Americans blame doctors almost as much as the drug users themselves for the epidemic that claimed nearly 20,000 U.S. lives last year alone, the poll released by STAT and the Harvard T.H. Chan School of Public Health found. Thirty-seven percent of the people polled blamed the users of painkillers, while 34 percent hold doctors responsible for inappropriately prescribing the medications. The poll results follow on the heels of the release of strict new guidelines Tuesday by the Centers for Disease Control and Prevention for primary care clinicians on the prescribing of opioid painkillers.
The poll of 1,011 adults via telephone interviews conducted in early March also found most Americans support treatment for those addicted to opioids rather than punishment. Many opioid abusers turn to heroin use after becoming addicted to painkillers legally prescribed by their doctors.
The government is now trying to curtail opioid painkiller prescriptions to help stop the addiction crisis. The poll found the majority of respondents support new prescribing guidelines, but 55 percent say they worry that it will become too difficult for patients who need pain medications for medical reasons to get them.

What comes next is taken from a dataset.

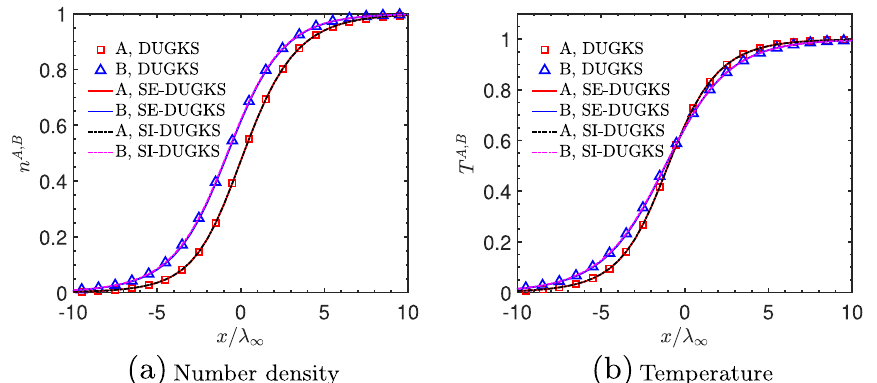
Fig. 5 Shock structure with Ma − = 1.5 , m B ∕ m A = 0.25 , and 𝜒 A = 0.9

The poll was also an indicator of how widespread the addiction crisis has become. Forty-one percent of respondents said they know someone who has abused prescription drugs in the last five years and one in 12 Americans know someone who died from an overdose.
The poll also marked a change in attitude about what should happen to those who have become addicted to the drugs. Those responding to the poll want to see treatment for those caught in the addiction crisis, with 84 percent saying people caught with small amounts of painkillers without a prescription should be directed to treatment and only 8 percent recommending jail. The numbers were similar for those people caught with small quantities of heroin or crack cocaine.
Physicians, who for years were told they should ask about and treat patients' pain, have unintentionally driven the use of opioids. Research has shown most opioids are prescribed by family doctors and general practitioners, as FiercePracticeManagement previously reported.